Konuk yazar Berk Yüksel *


Kaos ve düzen salınımın iki sınır değeridir. Kalp atışları gibi ritim değişikliğine uğrar ama sonra eski ritmine geri döner. Onların ayrılıklarında birlik, birliklerinde ayrılık vardır. Var oluş, denge ve dengesizliğin, istikrar ve sapmanın, düzen ve düzensizliğin birliğidir. Tam düzen de, tam düzensizlik de yok oluştur. İşte meşhur ‘Dualite’ evrenin yasasıdır; toplumların ve insanoğlunun kendi içerisinde büyük savaşıdır.

Yaşadığımız son dönemlerde Türkiye’de olan olaylara, gelişen fikirlere, keskin uçlara baktığımız zaman işte salınımın bir ucuna yolculuğu görürüz. Tam da bu nokta denge ihtiyacının doğuşunu sağlar. Merkezin çekim gücü tekrar harekete geçer ve uçlara savrulan bireylerden oluşmuş toplumlar tekrar ölçülü, dengeli yapıları doğurturlar.
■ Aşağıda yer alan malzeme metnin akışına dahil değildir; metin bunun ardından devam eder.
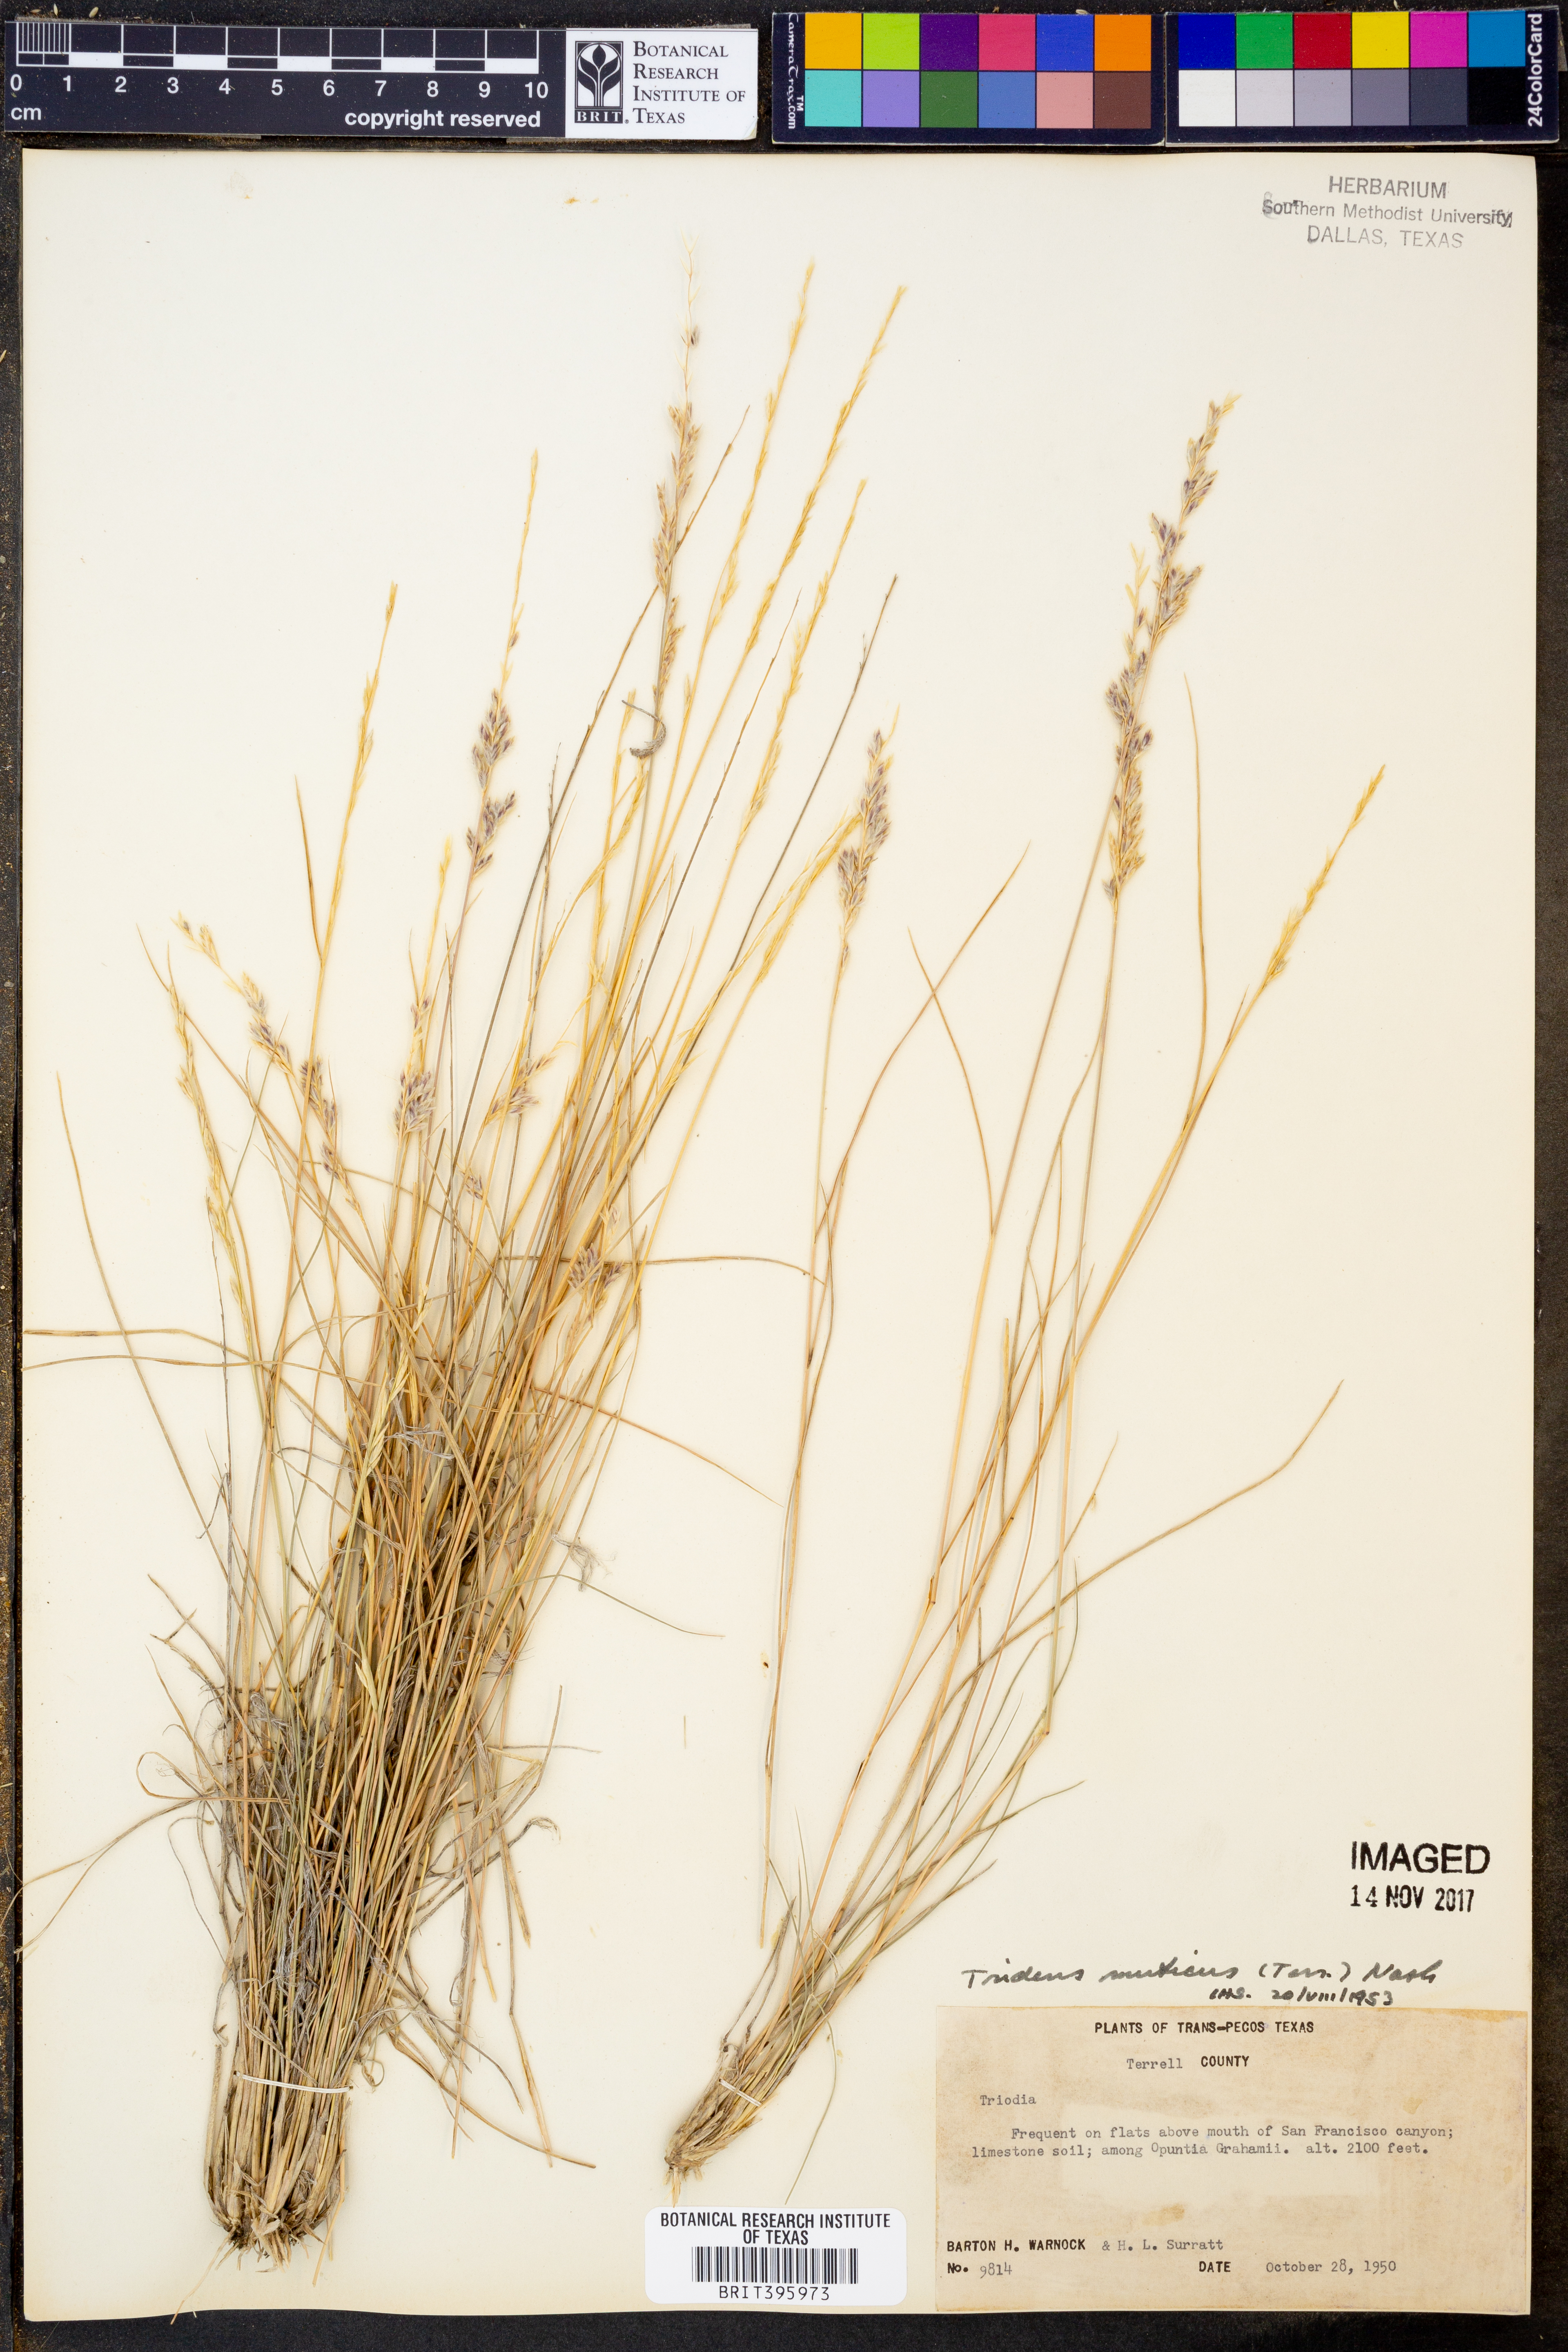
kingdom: Plantae
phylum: Tracheophyta
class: Liliopsida
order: Poales
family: Poaceae
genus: Tridentopsis
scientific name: Tridentopsis mutica
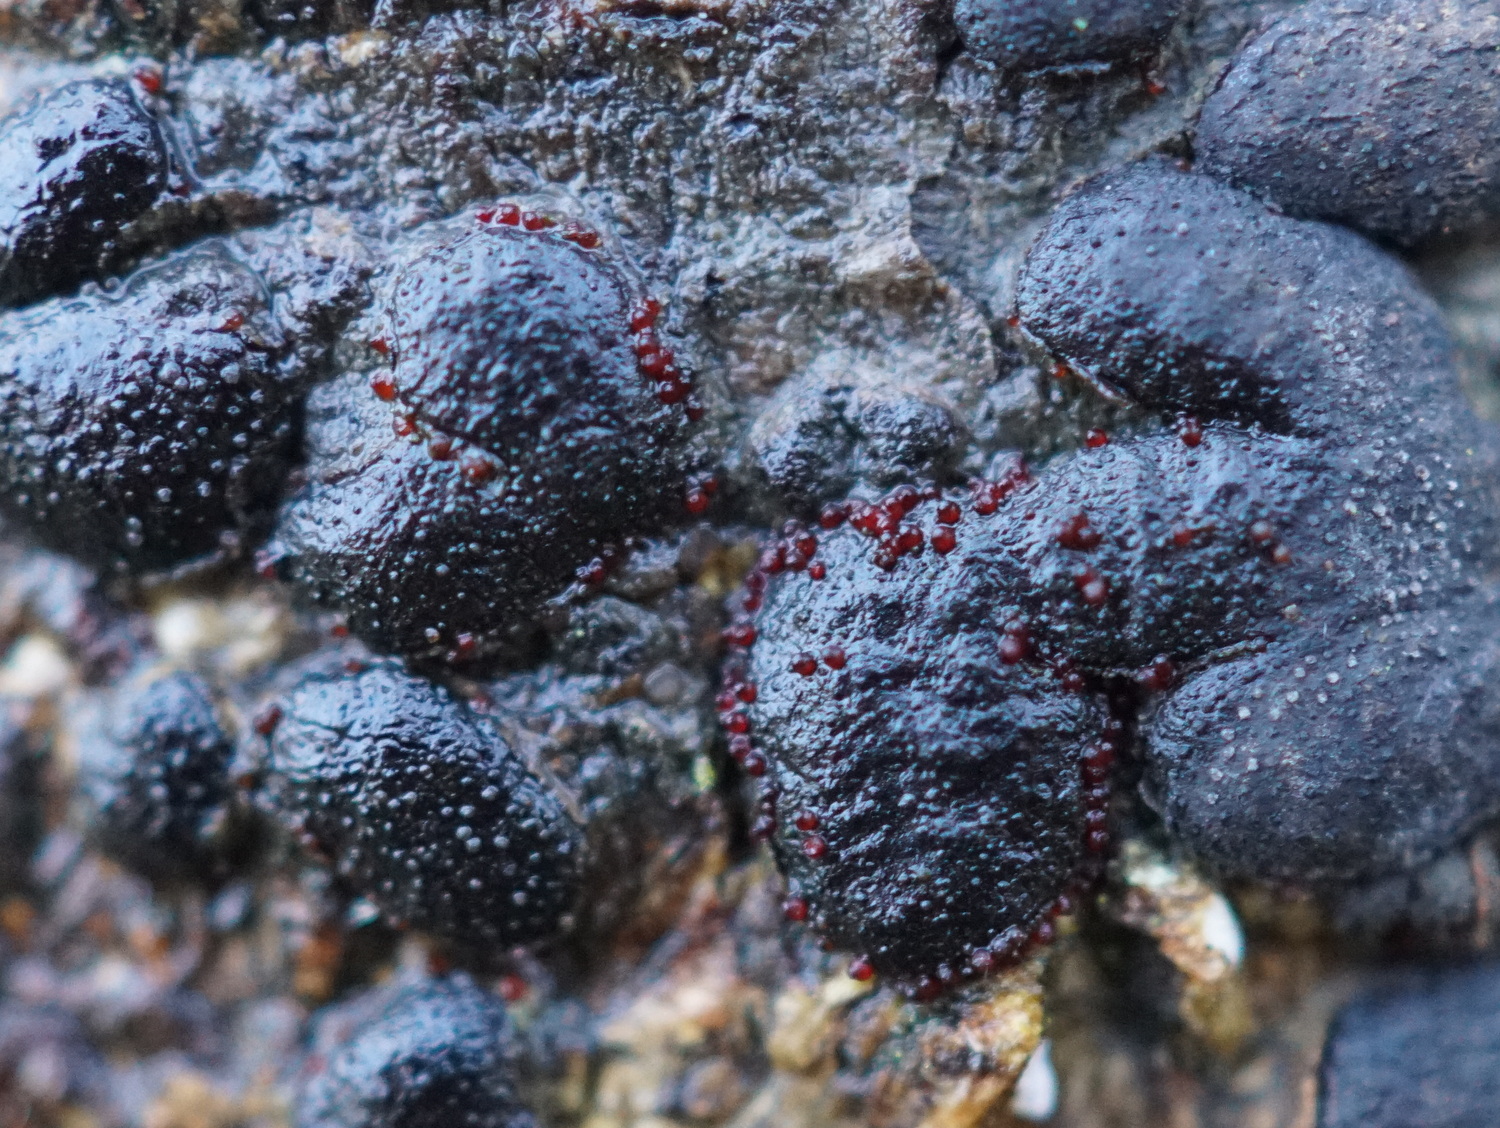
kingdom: Fungi
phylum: Ascomycota
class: Sordariomycetes
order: Hypocreales
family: Nectriaceae
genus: Dialonectria
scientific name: Dialonectria diatrypicola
Hem makro hem de mikro ölçekte yani hem evrende hem de onun izdüşümü olan insanda yapı aynı şekildedir.  Şu bir gerçektir ki karanlıktır ışığı kalbinden doğuran… Cehalet ve taassubun baskısından, aklı ve zekâsı esaretten kurtulmuş olan gerçekten ‘hür olan’ insanlık; akıl ve bilimin yoldaşlığı ve güçlü sezgisi ile dogmaları her yüzyılda eninde sonunda yıkmıştır, gelecekte de yıkacaktır.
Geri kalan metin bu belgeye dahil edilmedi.